== Zu lesender Auszug ==
----
1. Verfahren zum Verarbeiten von Beizmitteln insbesondere zum Beizen von auf Walztemperatur
erhitzten Werkstücken für die Rohrherstellung, dadurch gekennzeichnet, dass das Beizmittel
volumetrisch oder gravimetrisch so dosiert in einen Druckbehälter eingespiesen wird,
dass pro m2 Innenwandung des Werkstückes 5 bis 100 g Beizmittel vorhanden sind, der
Druckbehälter mit Druckgas beaufschlagt wird, so dass sich ein Verhältnis von 50 bis
750 Normalliter Gas pro Kilogramm Beizmittel einstellt, und dass Gas und Beizmittel
als homogenes Gemisch durch eine Transportleitung zu einer Austragvorrichtung geleitet
und in zirkulärer, turbulenter, laminarer oder pulsierender Bewegung in oder auf das
auf Walztemperatur erhitzte Werkstück geleitet und das Beizmittel auf die Werkstückwandungen
aufgetragen wird.
2. Verfahren nach Patentanspruch 1, dadurch gekennzeichnet, dass das Beizmittel volumetrisch
dosiert wird.
3. Verfahren nach Patentansprüchen 1 und 2, dadurch gekennzeichnet, dass pro m2 Werkstückinnenwandung
10 bis 60 g, vorzugsweise 25 bis 50 g Beizmittel angewendet werden und dass pro Kilogramm
Beizmittel 100 bis 500 Normalliter Gas, vorzugsweise 100 bis 250 Normalliter Gas,
angewendet werden.
----
== Bereitgestellte Daten ==
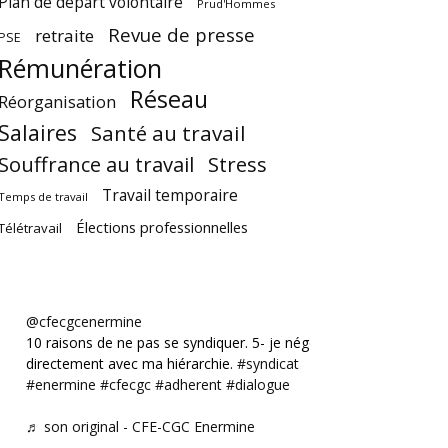
Plan de départ volontaire
Prud'Hommes
Revue de presse
retraite
PSE
Rémunération
Réseau
Réorganisation
Salaires
Santé au travail
Souffrance au travail
Stress
Travail temporaire
Temps de travail
Élections professionnelles
Télétravail
@cfecgcenermine
10 raisons de ne pas se syndiquer. 5- je négocie
directement avec ma hiérarchie.
#syndicat
#enermine
#cfecgc
#adherent
#dialogue
♬ son original - CFE-CGC Enermine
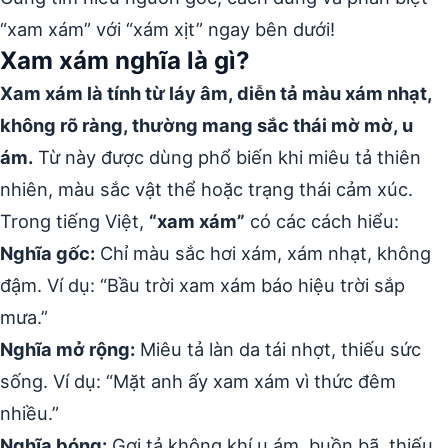
“xam xám” với “xám xịt” ngay bên dưới!
Xam xám nghĩa là gì?
Xam xám là tính từ láy âm, diễn tả màu xám nhạt,
không rõ ràng, thường mang sắc thái mờ mờ, u
ám.
Từ này được dùng phổ biến khi miêu tả thiên
nhiên, màu sắc vật thể hoặc trạng thái cảm xúc.
Trong tiếng Việt,
“xam xám”
có các cách hiểu:
Nghĩa gốc:
Chỉ màu sắc hơi xám, xám nhạt, không
đậm. Ví dụ: “Bầu trời xam xám báo hiệu trời sắp
mưa.”
Nghĩa mở rộng:
Miêu tả làn da tái nhợt, thiếu sức
sống. Ví dụ: “Mặt anh ấy xam xám vì thức đêm
nhiều.”
Nghĩa bóng:
Gợi tả không khí u ám, buồn bã, thiếu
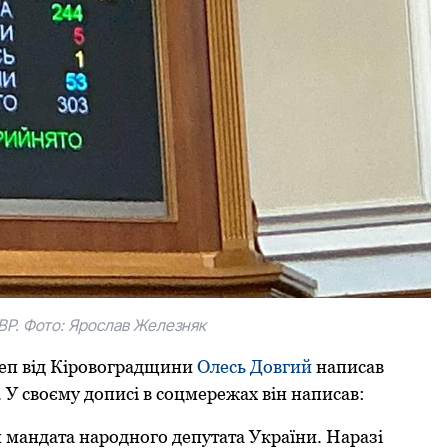
 ВР. Фото: Ярoслав Железняк
еп від Кіровоградщини
Олесь Довгий
написав
 У своєму дописі в соцмережах він написав:
я мандата народного депутата України. Наразі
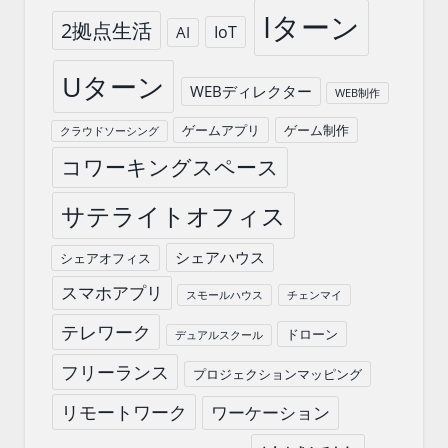
Iターン
2拠点生活
IoT
AI
Uターン
WEBディレクター
WEB制作
ゲームアプリ
ゲーム制作
クラウドソーシング
コワーキングスペース
サテライトオフィス
シェアハウス
シェアオフィス
スマホアプリ
スモールハウス
チェンマイ
テレワーク
ドローン
デュアルスクール
フリーランス
プロジェクションマッピング
リモートワーク
ワーケーション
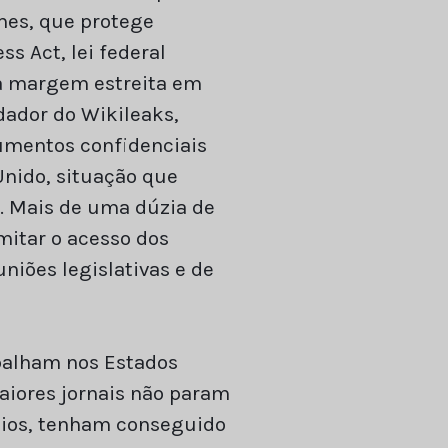
imes, que protege
 Act, lei federal
uma margem estreita em
dador do Wikileaks,
cumentos confidenciais
nido, situação que
. Mais de uma dúzia de
itar o acesso dos
uniões legislativas e de
abalham nos Estados
aiores jornais não param
dios, tenham conseguido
----
Schreiben Sie bitte aus dem Auszug zum Beizverfahren den Abschnitt von „1. Verfahren zum“ bis „aufgetragen wird.“ wortgetreu ab.

== Lösung ==
1. Verfahren zum Verarbeiten von Beizmitteln insbesondere zum Beizen von auf Walztemperatur
erhitzten Werkstücken für die Rohrherstellung, dadurch gekennzeichnet, dass das Beizmittel
volumetrisch oder gravimetrisch so dosiert in einen Druckbehälter eingespiesen wird,
dass pro m2 Innenwandung des Werkstückes 5 bis 100 g Beizmittel vorhanden sind, der
Druckbehälter mit Druckgas beaufschlagt wird, so dass sich ein Verhältnis von 50 bis
750 Normalliter Gas pro Kilogramm Beizmittel einstellt, und dass Gas und Beizmittel
als homogenes Gemisch durch eine Transportleitung zu einer Austragvorrichtung geleitet
und in zirkulärer, turbulenter, laminarer oder pulsierender Bewegung in oder auf das
auf Walztemperatur erhitzte Werkstück geleitet und das Beizmittel auf die Werkstückwandungen
aufgetragen wird.